White House Press Secretary Jay Carney also noted yesterday that President Obama “takes seriously the religious convictions that are behind the concerns that have been raised.”   In his daily press briefing, Carney stated that the administration pledges “to continue to work with religious groups to try to allay their concerns as we implement a policy that provides this coverage to women across the country.”
 
The administration’s response comes in the face of heated criticisms from religious leaders and Republicans over a statement announced last month by the Department of Health and Human Services (HHS) that it will require full insurance coverage of women’s preventive health services. The HHS’s final rule will closely resemble an interim final rule the agency issued last summer, in that it will retain a controversial provision requiring employers to pay for insurance coverage of all FDA-approved contraceptives.
 
The Affordable Care Act of 2010 required HHS to identify and create a rule mandating full coverage of a set of preventive health services targeted specifically to women.

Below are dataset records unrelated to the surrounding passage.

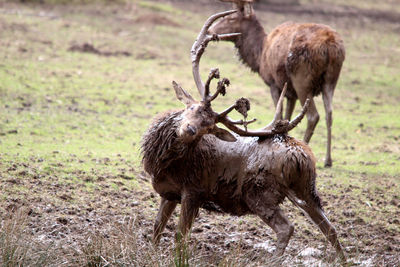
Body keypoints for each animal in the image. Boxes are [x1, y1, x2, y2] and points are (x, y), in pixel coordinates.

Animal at [208, 0, 346, 168]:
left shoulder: (274, 84)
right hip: (331, 80)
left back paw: (307, 148)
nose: (210, 30)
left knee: (313, 116)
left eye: (231, 18)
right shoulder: (291, 93)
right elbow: (287, 117)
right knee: (329, 114)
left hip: (302, 79)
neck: (259, 56)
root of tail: (330, 46)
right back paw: (328, 160)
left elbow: (279, 115)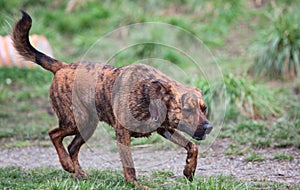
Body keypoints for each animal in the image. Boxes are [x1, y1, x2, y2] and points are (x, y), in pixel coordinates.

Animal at [12, 11, 213, 188]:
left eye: (204, 108)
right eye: (187, 110)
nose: (209, 127)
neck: (150, 95)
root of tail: (63, 67)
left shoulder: (165, 129)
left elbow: (192, 146)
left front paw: (189, 170)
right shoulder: (122, 133)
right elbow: (129, 165)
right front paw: (135, 185)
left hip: (87, 126)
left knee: (72, 147)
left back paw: (78, 173)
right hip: (74, 122)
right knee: (54, 135)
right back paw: (67, 165)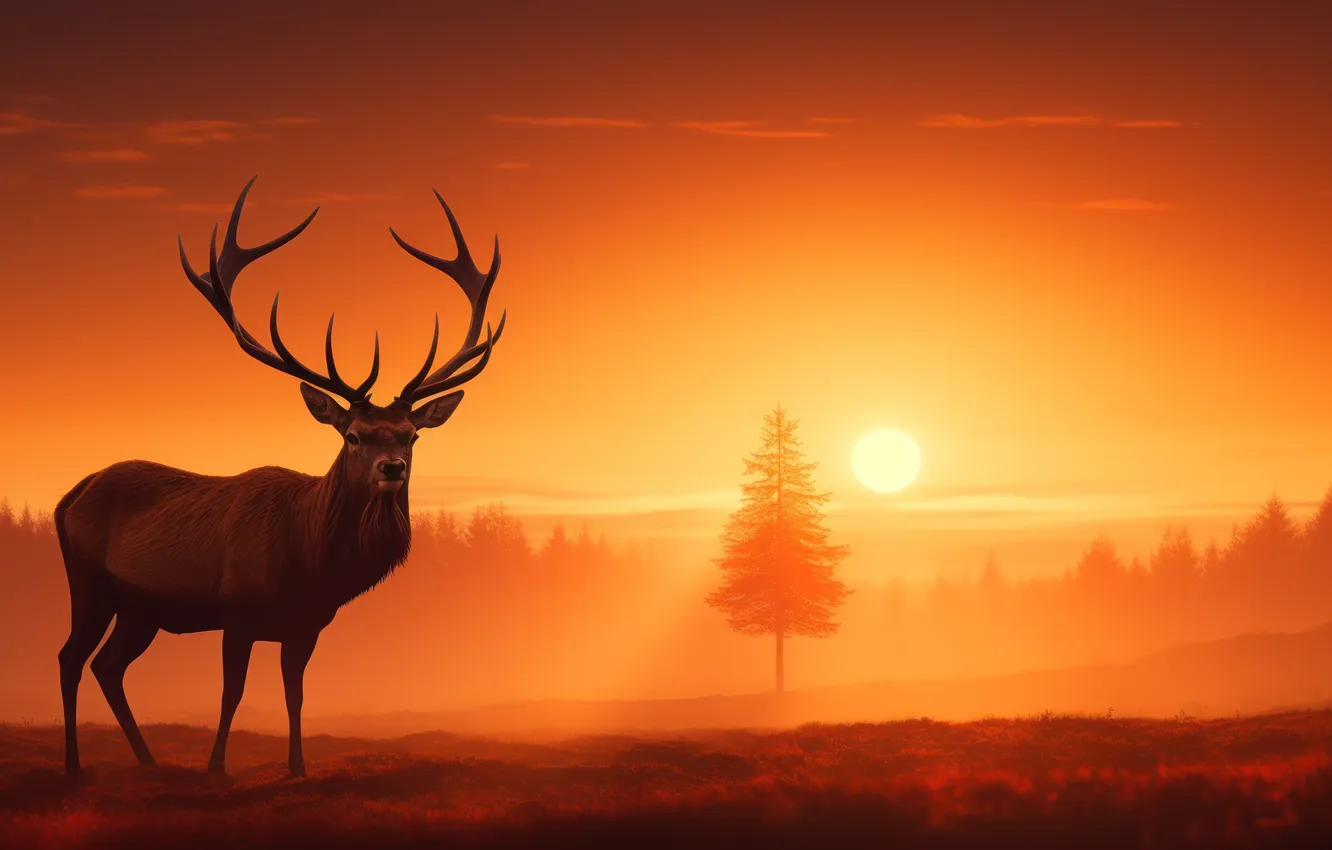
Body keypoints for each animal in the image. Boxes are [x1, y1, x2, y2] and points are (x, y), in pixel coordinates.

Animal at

The services enumerated in the rule track recommendations from an HHS-commissioned Institute of Medicine (IOM) report. Under the HHS rule, health insurance issuers must provide coverage for interventions such as HPV testing, lactation counseling, and contraception – all without co-pays, deductibles, or other cost-sharing measures.
 
According to the IOM report, it is well-documented that contraception use reduces the rate of unintended pregnancies and multiple closely-spaced births, both of which are associated with poor health outcomes for mothers and their children. Contraception is currently covered by Medicaid, all federal employee health insurance plans, and 85% of large group health insurance plans in the US, but most of these plans currently require cost-sharing.  The Obama Adminstration notes that more than half the states have requirements that contraception coverage be included in health plans.
 
The HHS rule will include a conscience exemption which would apply primarily to houses of worship, but not to religiously-affiliated institutions such as universities and hospitals. Such religious institutions that do not qualify for the exemption may defer compliance for one additional year after the rule goes into effect.
 
Women’s health advocates and reproductive rights groups, such as the National Latina Institute for Reproductive Health and Planned Parenthood, have praised the rule. “This decision is grounded in sound medical science and health policy and protects access to affordable birth control for millions of women,” said Planned Parenthood in a statement.
 
However, religious groups such as the National Association of Evangelicals criticized the rule for violating freedom of religion. Timothy M. Dolan, the president of the U.S. Conference of Catholic Bishops, indicated that the group may raise legal challenges to the rule, stating that “Catholic bishops are committed to working with our fellow Americans to reform the law and change this unjust regulation.”
 
Republican presidential candidates have denounced the rule. Mitt Romney’s campaign has created an online website to solicit opposition to the HHS decision. Rick Santorum has condemned the Obama Aministration for what he perceives to be its “hostile” stance toward religioun.
 
HHS Secretary Kathleen Sebelius responded to the recent criticism in an op-ed in Monday’s USA Today explaining that her agency’s rule aims to “strike the right balance between respecting religious beliefs and increasing women's access to critical preventive health services.”
 
Speaker of the House John Boehner (R-OH) today pledged congressional action to overturn the HHS rule if the administration does not reconsider.